- _MATERIALS PROVIDED_
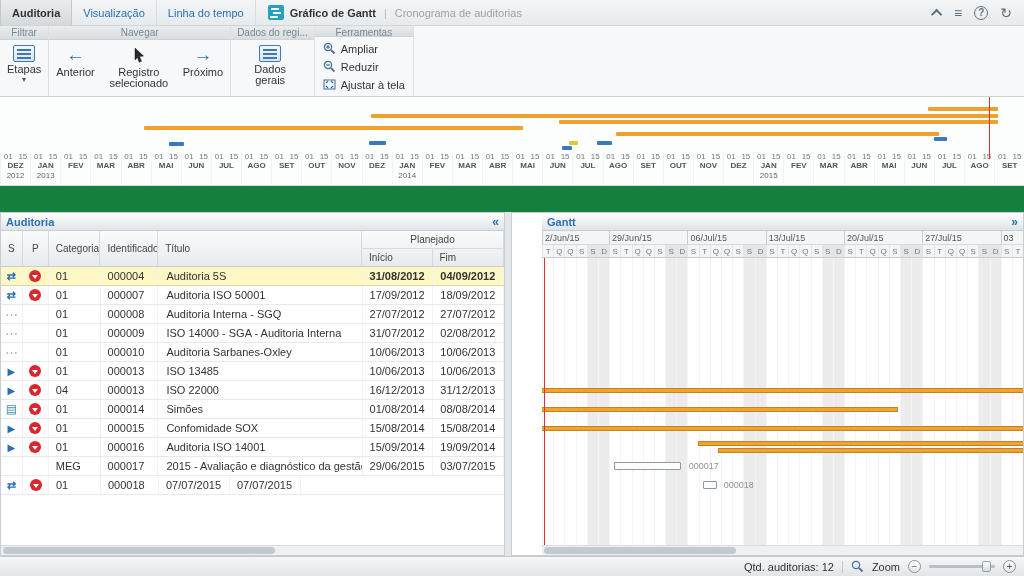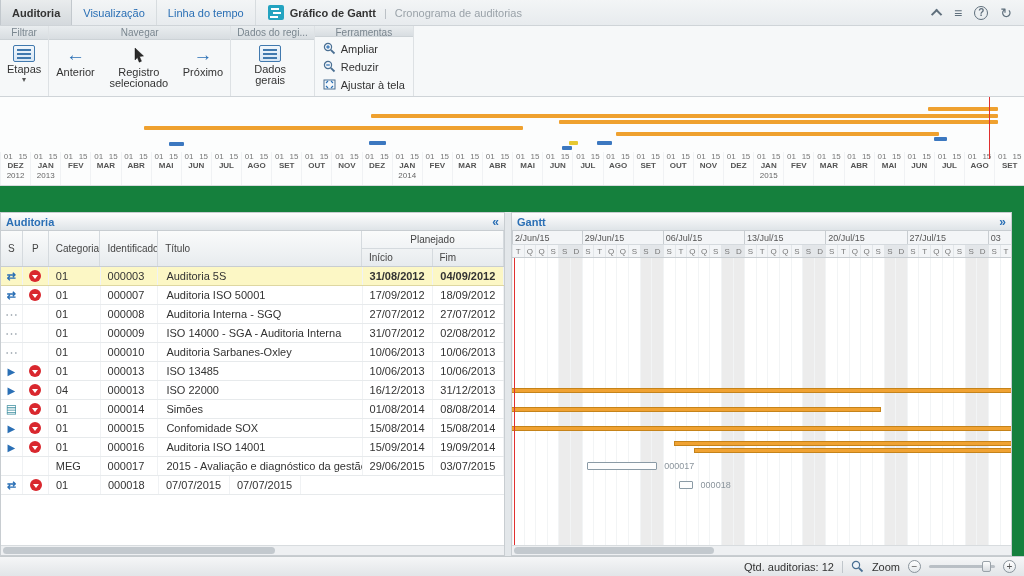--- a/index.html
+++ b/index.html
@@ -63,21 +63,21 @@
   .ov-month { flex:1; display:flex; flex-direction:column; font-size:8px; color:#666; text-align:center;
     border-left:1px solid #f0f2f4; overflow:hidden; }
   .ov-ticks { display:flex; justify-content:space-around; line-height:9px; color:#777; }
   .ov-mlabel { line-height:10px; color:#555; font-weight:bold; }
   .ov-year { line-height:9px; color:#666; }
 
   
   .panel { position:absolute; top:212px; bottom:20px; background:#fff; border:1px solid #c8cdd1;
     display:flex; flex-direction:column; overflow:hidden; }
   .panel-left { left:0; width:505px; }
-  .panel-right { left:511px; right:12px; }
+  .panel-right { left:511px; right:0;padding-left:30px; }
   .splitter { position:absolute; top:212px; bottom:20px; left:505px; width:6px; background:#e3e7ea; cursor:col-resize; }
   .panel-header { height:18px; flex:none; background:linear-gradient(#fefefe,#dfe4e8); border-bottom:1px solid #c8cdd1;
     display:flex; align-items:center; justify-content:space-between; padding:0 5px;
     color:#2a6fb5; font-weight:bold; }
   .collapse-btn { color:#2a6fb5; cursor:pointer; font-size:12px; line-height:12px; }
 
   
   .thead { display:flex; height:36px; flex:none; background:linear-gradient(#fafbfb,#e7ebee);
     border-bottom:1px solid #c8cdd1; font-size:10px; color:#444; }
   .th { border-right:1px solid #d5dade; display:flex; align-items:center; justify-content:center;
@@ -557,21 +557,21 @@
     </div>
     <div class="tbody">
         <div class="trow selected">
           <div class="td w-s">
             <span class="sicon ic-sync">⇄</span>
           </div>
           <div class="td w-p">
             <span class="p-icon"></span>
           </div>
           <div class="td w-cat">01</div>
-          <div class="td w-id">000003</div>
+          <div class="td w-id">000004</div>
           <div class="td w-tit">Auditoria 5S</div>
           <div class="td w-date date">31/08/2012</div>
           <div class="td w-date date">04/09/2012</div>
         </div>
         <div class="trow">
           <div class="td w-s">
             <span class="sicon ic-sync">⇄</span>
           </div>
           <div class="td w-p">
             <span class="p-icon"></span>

- _EXERCISE_
Go through the material above line by line and tally each one holding "align"; give the tally and nothing else.

- _TASK OUTPUT_
3